KATRIN Sensitivity to Sterile Neutrino Mass in the Shadow of Lightest Neutrino Mass
Arman Esmaili, Orlando L. G. Peres
TL;DR
This work assesses KATRIN's sensitivity to a light sterile neutrino within the 3+1 framework by examining distortions in the tritium β-electron endpoint spectrum while treating the active-neutrino mass scale $m_1$ as an unknown parameter. The authors implement an exact four-mass ( $m_1,m_2,m_3,m_4$ ) treatment with $m_2$ and $m_3$ fixed by oscillation data and $|U_{e4}|=\,sinθ_s$, analyzing the spectrum via a detailed χ^2 across 31 retarding potentials and optimizing run times.
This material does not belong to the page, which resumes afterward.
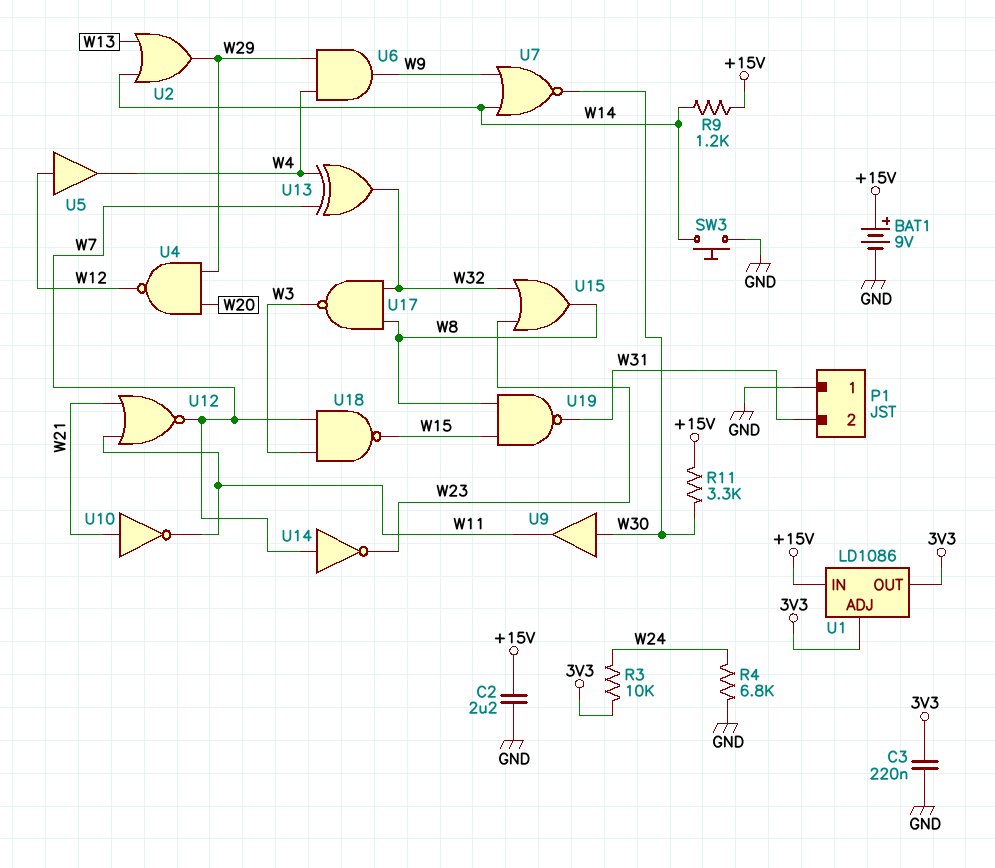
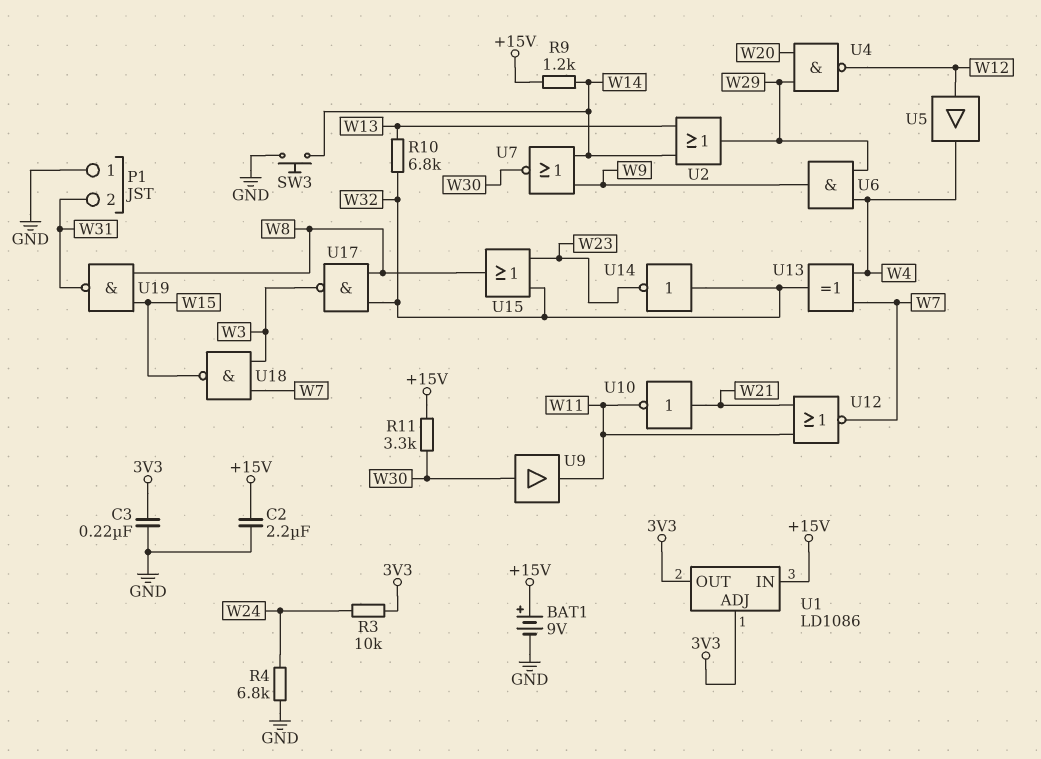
R10: none -> 6.8k (W13, W32)
U14: NOT (in W7, out W23) -> NOT (in W32, out W23)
They demonstrate that after 3 years, KATRIN can reach sensitivities of $\\sin^2(2θ_s) \\sim 10^{-2}$ and that the sensitivity to $Δm^2_{41}$ depends on $m_1$, with potential to set the strongest limits on $Δm^2_{41}$ for small mixing. The study finds a notable interplay between $m_1$, $m_4$, and $|U_{e4}|$, and situates KATRIN's reach relative to prior short-baseline analyses, while acknowledging cosmological constraints on larger $m_1$ values.
Abstract
The presence of light sterile neutrinos would strongly modify the energy spectrum of the Tritium β-electrons. We perform an analysis of the KATRIN experiment's sensitivity by scanning almost all the allowed region of neutrino mass-squared difference and mixing angles of the 3+1 scenario. We consider the effect of the unknown absolute mass scale of active neutrinos on the sensitivity of KATRIN to the sterile neutrino mass. We show that after 3 years of data-taking, the KATRIN experiment can be sensitive to mixing angles as small as sin^2 (2θ_s) ~ 10^-2. Particularly we show that for small mixing angles, sin^2 (2θ_s) < 0.1, the KATRIN experiment can gives the strongest limit on active-sterile mass-squared difference.